With an adult, you know more about what you’re getting in terms of personality and health and you can find adults through breeders or shelters. If you are interested in acquiring an older dog through breeders, ask them about purchasing a retired show dog or if they know of an adult dog who needs a new home. If you want to adopt a dog, read the advice below on how to do that.
The Podengo is a rare breed, with no more than a few hundred in the United States. It’s unlikely you will find a Podengo in a shelter or through a rescue group. If you are interested in acquiring an adult Podengo, start by contacting the Portuguese Podengo Pequeno Club of America or breeders to see if they know of any dogs that are in need of homes, either because they are retired from the show ring or because they didn’t work out in their original home. It’s also not impossible for a Podengo to be found in a shelter after becoming lost or losing his home to an owner’s death, divorce or changed economic situation, but don’t count on it. You can try searching
Petfinder for an adoptable Podengo in your area.
Here are some tips to help you find and adopt the right dog from a rescue group or shelter:
1. Use the Web
Adopt-a-Pet.com can have you searching for a Podengo in your area in no time flat. The site allows you to be very specific in your requests (housetraining status, for example) or very general (all the Podengos available on Petfinder across the country).
AnimalShelter can help you find animal rescue groups in your area. Also some local newspapers have “pets looking for homes” sections you can review.
Social media is another great way to find a dog. Post on your Facebook page that you are looking for a specific breed so that your entire community can be your eyes and ears.
2. Reach Out to Local Experts
Start talking with all the pet pros in your area about your desire for a Podengo. That includes vets,
dog walkers, and groomers. When someone has to make the tough decision to give up a dog, that person will often ask her own trusted network for recommendations.
3. Talk to Breed Rescue
Most people who love Podengos love all Podengos. That’s why breed clubs have rescue organizations devoted to taking care of homeless dogs. The
Portuguese Podengo Pequeno Club of America can help you find a dog that may be the perfect companion for your family. You can also search online for other Podego rescues in your area.
The great thing about breed rescue groups is that they tend to be very upfront about any health conditions the dogs may have and are a valuable resource for advice. They also often offer fostering opportunities so, with training, you could bring a Podengo home with you to see what the experience is like.
-----
■ TASK INSTRUCTIONS ■
• a. From the passage on adopting a Podengo, copy word for word the part that opens with the words "With an adult, you" and closes with "to do that.".
• b. According to the passage on adopting a Podengo, how many Podengos are there in the United States?
-----
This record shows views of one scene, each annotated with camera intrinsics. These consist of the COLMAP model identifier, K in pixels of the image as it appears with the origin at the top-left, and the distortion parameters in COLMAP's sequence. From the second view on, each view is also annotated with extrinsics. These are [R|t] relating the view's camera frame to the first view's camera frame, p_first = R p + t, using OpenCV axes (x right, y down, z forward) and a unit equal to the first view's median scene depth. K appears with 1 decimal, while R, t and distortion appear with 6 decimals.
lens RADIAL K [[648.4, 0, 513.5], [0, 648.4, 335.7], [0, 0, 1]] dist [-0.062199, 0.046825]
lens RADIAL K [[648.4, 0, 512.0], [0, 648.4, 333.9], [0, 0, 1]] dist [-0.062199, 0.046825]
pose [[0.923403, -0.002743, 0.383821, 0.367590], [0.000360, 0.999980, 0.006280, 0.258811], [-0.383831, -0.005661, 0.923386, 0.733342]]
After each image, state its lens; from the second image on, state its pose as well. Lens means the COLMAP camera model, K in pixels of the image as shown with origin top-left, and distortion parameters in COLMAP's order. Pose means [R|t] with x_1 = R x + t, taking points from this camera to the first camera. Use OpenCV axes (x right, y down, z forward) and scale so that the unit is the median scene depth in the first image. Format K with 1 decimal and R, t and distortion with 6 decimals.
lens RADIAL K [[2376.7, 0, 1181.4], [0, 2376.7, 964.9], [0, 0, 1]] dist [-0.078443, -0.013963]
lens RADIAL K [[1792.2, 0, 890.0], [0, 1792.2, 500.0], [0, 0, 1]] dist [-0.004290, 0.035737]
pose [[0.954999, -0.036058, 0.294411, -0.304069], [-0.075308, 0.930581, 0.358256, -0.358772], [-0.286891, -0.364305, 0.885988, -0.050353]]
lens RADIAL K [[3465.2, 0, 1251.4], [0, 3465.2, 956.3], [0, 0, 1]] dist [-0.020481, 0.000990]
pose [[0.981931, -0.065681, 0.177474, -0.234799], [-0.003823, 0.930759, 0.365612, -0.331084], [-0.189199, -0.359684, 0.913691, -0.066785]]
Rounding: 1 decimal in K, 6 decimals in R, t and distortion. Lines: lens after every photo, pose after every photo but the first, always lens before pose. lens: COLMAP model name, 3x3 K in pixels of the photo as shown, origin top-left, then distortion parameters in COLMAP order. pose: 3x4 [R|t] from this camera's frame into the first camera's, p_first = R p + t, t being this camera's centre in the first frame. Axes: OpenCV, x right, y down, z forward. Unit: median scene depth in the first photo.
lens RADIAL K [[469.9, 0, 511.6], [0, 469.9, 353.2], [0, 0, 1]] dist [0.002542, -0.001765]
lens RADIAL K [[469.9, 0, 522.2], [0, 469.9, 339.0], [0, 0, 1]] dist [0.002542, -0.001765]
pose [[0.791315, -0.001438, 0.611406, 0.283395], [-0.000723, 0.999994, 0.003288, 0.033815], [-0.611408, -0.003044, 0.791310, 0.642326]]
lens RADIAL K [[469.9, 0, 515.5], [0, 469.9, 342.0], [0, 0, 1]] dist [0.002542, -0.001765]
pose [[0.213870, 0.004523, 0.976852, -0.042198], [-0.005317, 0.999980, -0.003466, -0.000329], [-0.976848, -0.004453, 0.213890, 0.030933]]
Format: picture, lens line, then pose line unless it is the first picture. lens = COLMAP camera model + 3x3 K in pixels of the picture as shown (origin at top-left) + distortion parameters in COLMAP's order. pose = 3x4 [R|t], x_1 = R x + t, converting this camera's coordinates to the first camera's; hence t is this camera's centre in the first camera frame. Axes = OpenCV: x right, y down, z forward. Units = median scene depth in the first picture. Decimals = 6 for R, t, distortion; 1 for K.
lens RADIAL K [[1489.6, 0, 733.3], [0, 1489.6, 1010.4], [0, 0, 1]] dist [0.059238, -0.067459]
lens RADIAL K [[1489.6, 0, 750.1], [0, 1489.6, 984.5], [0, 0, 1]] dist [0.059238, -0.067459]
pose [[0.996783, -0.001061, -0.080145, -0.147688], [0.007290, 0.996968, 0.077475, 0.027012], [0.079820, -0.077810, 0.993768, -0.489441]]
-----
■ RESPONSES PER TASK ■
• a.
With an adult, you know more about what you’re getting in terms of personality and health and you can find adults through breeders or shelters. If you are interested in acquiring an older dog through breeders, ask them about purchasing a retired show dog or if they know of an adult dog who needs a new home. If you want to adopt a dog, read the advice below on how to do that.

• b. No more than a few hundred.